START STUDY MATERIAL

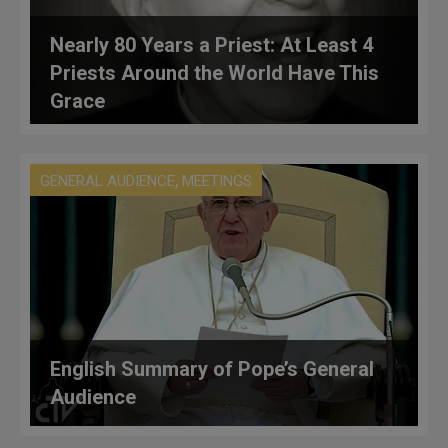
Nearly 80 Years a Priest: At Least 4
Priests Around the World Have This
Grace
,
GENERAL AUDIENCE
MEETINGS
English Summary of Pope’s General
Audience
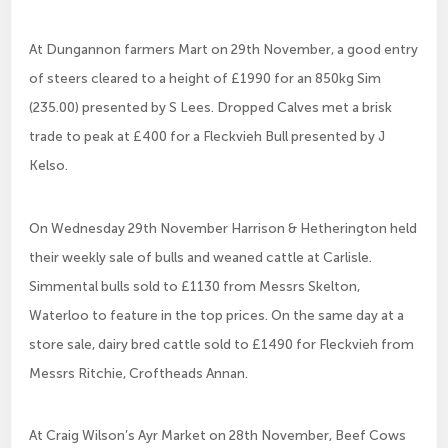
At Dungannon farmers Mart on 29th November, a good entry
of steers cleared to a height of £1990 for an 850kg Sim
(235.00) presented by S Lees. Dropped Calves met a brisk
trade to peak at £400 for a Fleckvieh Bull presented by J
Kelso.
On Wednesday 29th November Harrison & Hetherington held
their weekly sale of bulls and weaned cattle at Carlisle.
Simmental bulls sold to £1130 from Messrs Skelton,
Waterloo to feature in the top prices. On the same day at a
store sale, dairy bred cattle sold to £1490 for Fleckvieh from
Messrs Ritchie, Croftheads Annan.
At Craig Wilson’s Ayr Market on 28th November, Beef Cows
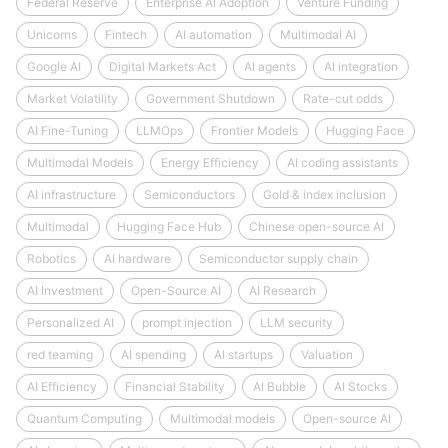
Federal Reserve
Enterprise AI Adoption
Venture Funding
Unicorns
Fintech
AI automation
Multimodal AI
Google AI
Digital Markets Act
AI agents
AI integration
Market Volatility
Government Shutdown
Rate-cut odds
AI Fine-Tuning
LLMOps
Frontier Models
Hugging Face
Multimodal Models
Energy Efficiency
AI coding assistants
AI infrastructure
Semiconductors
Gold & index inclusion
Multimodal
Hugging Face Hub
Chinese open-source AI
Robotics
AI hardware
Semiconductor supply chain
AI Investment
Open-Source AI
AI Research
Personalized AI
prompt injection
LLM security
red teaming
AI spending
AI startups
Valuation
AI Efficiency
Financial Stability
AI Bubble
AI Stocks
Quantum Computing
Multimodal models
Open-source AI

END STUDY MATERIAL

TASK INSTRUCTIONS.
When you return the records, keep every word unchanged and drop the pictures.

FINISHED TASK.
Nearly 80 Years a Priest: At Least 4
Priests Around the World Have This
Grace
,
GENERAL AUDIENCE
MEETINGS
English Summary of Pope’s General
Audience
At Dungannon farmers Mart on 29th November, a good entry
of steers cleared to a height of £1990 for an 850kg Sim
(235.00) presented by S Lees. Dropped Calves met a brisk
trade to peak at £400 for a Fleckvieh Bull presented by J
Kelso.
On Wednesday 29th November Harrison & Hetherington held
their weekly sale of bulls and weaned cattle at Carlisle.
Simmental bulls sold to £1130 from Messrs Skelton,
Waterloo to feature in the top prices. On the same day at a
store sale, dairy bred cattle sold to £1490 for Fleckvieh from
Messrs Ritchie, Croftheads Annan.
At Craig Wilson’s Ayr Market on 28th November, Beef Cows
Federal Reserve
Enterprise AI Adoption
Venture Funding
Unicorns
Fintech
AI automation
Multimodal AI
Google AI
Digital Markets Act
AI agents
AI integration
Market Volatility
Government Shutdown
Rate-cut odds
AI Fine-Tuning
LLMOps
Frontier Models
Hugging Face
Multimodal Models
Energy Efficiency
AI coding assistants
AI infrastructure
Semiconductors
Gold & index inclusion
Multimodal
Hugging Face Hub
Chinese open-source AI
Robotics
AI hardware
Semiconductor supply chain
AI Investment
Open-Source AI
AI Research
Personalized AI
prompt injection
LLM security
red teaming
AI spending
AI startups
Valuation
AI Efficiency
Financial Stability
AI Bubble
AI Stocks
Quantum Computing
Multimodal models
Open-source AI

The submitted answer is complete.